'''

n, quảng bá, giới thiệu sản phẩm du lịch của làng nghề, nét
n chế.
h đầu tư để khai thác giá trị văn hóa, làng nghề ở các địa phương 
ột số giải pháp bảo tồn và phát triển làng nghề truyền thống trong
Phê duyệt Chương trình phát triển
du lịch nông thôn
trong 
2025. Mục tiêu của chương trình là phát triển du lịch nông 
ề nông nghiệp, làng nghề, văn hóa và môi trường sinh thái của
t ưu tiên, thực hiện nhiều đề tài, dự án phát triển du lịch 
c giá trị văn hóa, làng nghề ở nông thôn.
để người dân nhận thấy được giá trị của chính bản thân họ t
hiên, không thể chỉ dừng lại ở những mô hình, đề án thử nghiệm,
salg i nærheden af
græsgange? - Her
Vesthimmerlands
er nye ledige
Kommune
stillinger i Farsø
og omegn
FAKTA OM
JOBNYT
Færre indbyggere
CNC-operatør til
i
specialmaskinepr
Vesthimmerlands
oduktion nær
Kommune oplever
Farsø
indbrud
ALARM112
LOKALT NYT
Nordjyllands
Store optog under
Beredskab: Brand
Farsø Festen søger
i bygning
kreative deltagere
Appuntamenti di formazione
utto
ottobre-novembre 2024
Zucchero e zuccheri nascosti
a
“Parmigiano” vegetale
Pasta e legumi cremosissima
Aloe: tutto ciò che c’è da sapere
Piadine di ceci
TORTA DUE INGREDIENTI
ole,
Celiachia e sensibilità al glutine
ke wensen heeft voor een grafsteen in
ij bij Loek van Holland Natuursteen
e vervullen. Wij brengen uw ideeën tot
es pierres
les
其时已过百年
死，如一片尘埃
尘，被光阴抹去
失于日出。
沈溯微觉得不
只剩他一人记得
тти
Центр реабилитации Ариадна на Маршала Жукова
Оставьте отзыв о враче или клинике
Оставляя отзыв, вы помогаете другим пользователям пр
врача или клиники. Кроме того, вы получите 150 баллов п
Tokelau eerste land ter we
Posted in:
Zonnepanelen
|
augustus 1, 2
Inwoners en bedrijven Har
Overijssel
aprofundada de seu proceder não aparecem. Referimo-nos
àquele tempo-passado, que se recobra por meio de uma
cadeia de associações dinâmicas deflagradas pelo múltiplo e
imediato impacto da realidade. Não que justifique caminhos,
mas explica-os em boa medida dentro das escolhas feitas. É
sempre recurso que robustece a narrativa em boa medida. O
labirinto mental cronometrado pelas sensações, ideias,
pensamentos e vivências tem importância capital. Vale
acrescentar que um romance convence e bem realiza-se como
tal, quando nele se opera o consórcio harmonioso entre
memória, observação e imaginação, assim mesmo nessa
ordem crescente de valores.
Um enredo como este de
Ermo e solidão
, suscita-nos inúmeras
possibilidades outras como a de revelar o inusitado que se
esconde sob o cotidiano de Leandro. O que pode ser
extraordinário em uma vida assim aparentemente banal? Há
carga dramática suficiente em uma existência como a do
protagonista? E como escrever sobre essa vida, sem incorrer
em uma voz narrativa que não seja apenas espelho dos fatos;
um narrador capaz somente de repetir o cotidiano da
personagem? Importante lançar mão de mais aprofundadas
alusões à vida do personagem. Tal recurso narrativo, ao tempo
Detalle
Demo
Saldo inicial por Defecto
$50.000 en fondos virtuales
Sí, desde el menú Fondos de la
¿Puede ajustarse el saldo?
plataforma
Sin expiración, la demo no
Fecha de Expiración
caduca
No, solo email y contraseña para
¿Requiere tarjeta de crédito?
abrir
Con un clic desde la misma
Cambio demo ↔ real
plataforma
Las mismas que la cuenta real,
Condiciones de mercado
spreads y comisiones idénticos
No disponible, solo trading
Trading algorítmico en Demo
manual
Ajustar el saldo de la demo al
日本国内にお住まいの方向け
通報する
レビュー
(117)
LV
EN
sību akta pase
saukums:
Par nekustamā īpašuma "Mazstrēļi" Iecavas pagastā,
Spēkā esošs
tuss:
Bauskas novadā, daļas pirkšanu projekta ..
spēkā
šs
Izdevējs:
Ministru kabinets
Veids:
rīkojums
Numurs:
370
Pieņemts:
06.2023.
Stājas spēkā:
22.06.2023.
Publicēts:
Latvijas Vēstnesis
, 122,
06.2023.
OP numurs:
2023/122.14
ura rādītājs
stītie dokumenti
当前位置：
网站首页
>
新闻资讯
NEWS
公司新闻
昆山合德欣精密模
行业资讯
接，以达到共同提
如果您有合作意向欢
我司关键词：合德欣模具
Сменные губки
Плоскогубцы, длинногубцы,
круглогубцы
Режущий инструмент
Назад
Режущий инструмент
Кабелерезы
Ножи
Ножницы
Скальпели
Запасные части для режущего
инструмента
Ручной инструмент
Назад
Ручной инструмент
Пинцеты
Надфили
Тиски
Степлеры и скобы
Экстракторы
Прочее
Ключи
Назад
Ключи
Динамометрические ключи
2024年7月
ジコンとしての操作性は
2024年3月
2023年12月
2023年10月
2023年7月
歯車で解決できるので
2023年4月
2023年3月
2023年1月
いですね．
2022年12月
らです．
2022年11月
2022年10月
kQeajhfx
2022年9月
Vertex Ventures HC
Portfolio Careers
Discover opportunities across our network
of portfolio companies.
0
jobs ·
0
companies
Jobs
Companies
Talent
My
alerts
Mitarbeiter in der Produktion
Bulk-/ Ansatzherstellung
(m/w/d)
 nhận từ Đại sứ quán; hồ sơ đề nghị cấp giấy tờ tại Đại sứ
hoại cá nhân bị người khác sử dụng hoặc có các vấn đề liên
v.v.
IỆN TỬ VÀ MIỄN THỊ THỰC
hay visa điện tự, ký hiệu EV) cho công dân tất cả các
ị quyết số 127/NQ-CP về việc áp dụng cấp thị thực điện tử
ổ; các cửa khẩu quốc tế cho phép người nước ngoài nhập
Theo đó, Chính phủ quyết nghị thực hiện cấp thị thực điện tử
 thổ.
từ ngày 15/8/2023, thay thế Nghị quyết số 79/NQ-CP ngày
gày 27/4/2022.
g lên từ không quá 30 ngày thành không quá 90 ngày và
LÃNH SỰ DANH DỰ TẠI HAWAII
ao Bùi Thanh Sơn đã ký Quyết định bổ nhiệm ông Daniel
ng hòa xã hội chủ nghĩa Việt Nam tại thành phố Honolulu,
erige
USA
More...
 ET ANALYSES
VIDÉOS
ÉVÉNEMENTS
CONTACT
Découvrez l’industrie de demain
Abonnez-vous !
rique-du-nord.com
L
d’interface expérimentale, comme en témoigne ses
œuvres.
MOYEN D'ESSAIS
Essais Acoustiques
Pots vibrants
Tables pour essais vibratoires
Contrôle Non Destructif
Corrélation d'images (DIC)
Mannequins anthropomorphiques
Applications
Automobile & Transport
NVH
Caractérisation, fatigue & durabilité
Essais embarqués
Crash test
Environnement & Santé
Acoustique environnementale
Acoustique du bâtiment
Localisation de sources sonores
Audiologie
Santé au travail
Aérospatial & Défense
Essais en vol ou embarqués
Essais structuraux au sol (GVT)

'''

_TASK BRIEF_: Give the number of lines containing "recurso" in the entries, and no other text.

_EXERCISE RESULT_: 2